Metamorphosis
Let’s just get this out of the way: I really, really, really, really want a cigarette.
Yes, I am still wearing a nicotine patch. No, there are no cigarettes within a mile of my current position. No, I will not go to the little store and buy some. No, I will not be crabby with Mr. Wren just because I want a cigarette and can’t have one. But ohhhh how I’d like to be crabby. Almost as much as I’d like a cigarette.
I’ll wear a patch for the rest of my life, if that’s what it takes to not smoke. But for now, to calm my nerves, I’ll light a stick of incense. Nag Champa. Reminds me of some parties I went to way back in the day, when we smoked tobacco and other substances with reckless abandon. I was immortal back then. Now I know better.
There. The sweet smoke curls up into the warm air, almost like cigarette smoke but not. A little Ravi Shankar on the stereo and the illusion is almost complete.
I’ve stopped smoking before this, once for two whole years before I was overcome by stress and a lack of willpower and started again, thinking “just one. I can smoke just one and not smoke more.” Wrong. But this is the first time I’ve stopped smoking while also dieting. It means I can’t substitute snacks for smokes. This is good for stopping the weight gain, but totally maddening mentally. So I’ve been forced to do other things instead, like clean the house. Toothbrush the corners. I’m learning to cook Indian cuisine. I can’t sit in one spot for long, you see, or I start growing teeth and longing for a smoke and the mysterious quiet that steals over me with the first lungful.
On the bright side, I’m losing weight – 25 pounds since mid-April. (Applause is encouraged.) I’m safety-pinning my drawers to keep them from falling down. It’s possible that I’ll have a waist again before long. I’m seeing traces of the slender, long neck I once had and my cheekbones are hinting at a full return. My eyes look bigger and I’ve lost at least one soft chin. When I can feel my hipbones through my skin, no longer amply padded over, I’ll know I’m done.
There’s a ways to go yet.
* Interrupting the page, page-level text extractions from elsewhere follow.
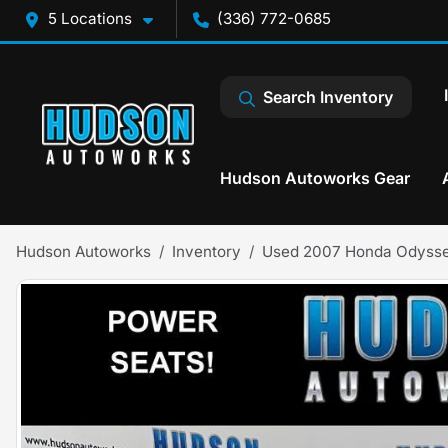
5 Locations
(336) 772-0685
Search Inventory
Hudson Autoworks Gear
Hudson Autoworks
Inventory
Used 2007 Honda Odyss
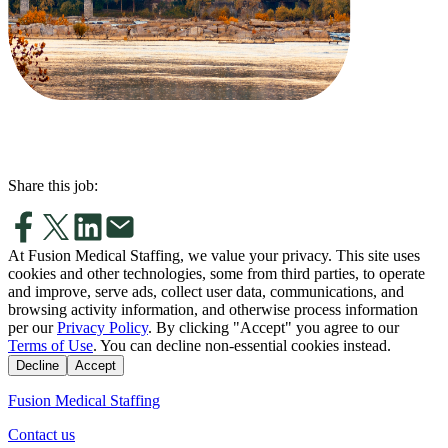
Share this job:
At Fusion Medical Staffing, we value your privacy. This site uses
cookies and other technologies, some from third parties, to operate
and improve, serve ads, collect user data, communications, and
browsing activity information, and otherwise process information
per our
Privacy Policy
. By clicking "Accept" you agree to our
Terms of Use
. You can decline non-essential cookies instead.
Decline
Accept
Fusion Medical Staffing
Contact us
While I’d like to shed all the extra poundage I gained during 15 years of work behind a desk, lots of good eating and little exercise all at once, I know it’s better to do it slowly. Make it permanent. I’m told it means a change of lifestyle if I mean to spend the second half of my time on Earth slim, strong and healthy. Well, I’m changing. There are moments when I’m kicking and screaming into the change, but I’m doing it all the same.
Mr. Wren and I are walking every morning now. Some days it’s two miles, some days three. We're both disastrously out of shape, so we’re taking it slow and easy. Trying to make it pleasant. We go down the mountain a ways to the El Dorado Trail, which is perfect for walkers, bikers, joggers and equestrians. The trail is paved, well off the main highway and meanders gently uphill through chaparral, oak woods and sugar pine forest. Each day I gimp around after the walk. Each day I remind myself that I’m in flux, that my body is relearning how to use up the calories I eat, that my metabolism, which was practically asleep, is waking up, yawning, stretching and looking around. Saying to itself “Holy shit. When did I turn 50?!”
Patience. Patience. Patience.
All this is to explain the scarcity of posts these last few months. Change means relearning to concentrate and write without the benefit of a cigarette burning away in the ashtray next to my elbow. It means learning all over again to be creative without the calming effect of nicotine or of nibbly food. I’ll do it. I hope, in the meantime that you’ll bear with me and stop by now and then. I promise you I will write. I will post. And before long, I’ll be back to posting every other day or so. Maybe more.
Thanks.
The photo above was taken on the El Dorado Trail in Placerville two mornings ago at about 7 a.m.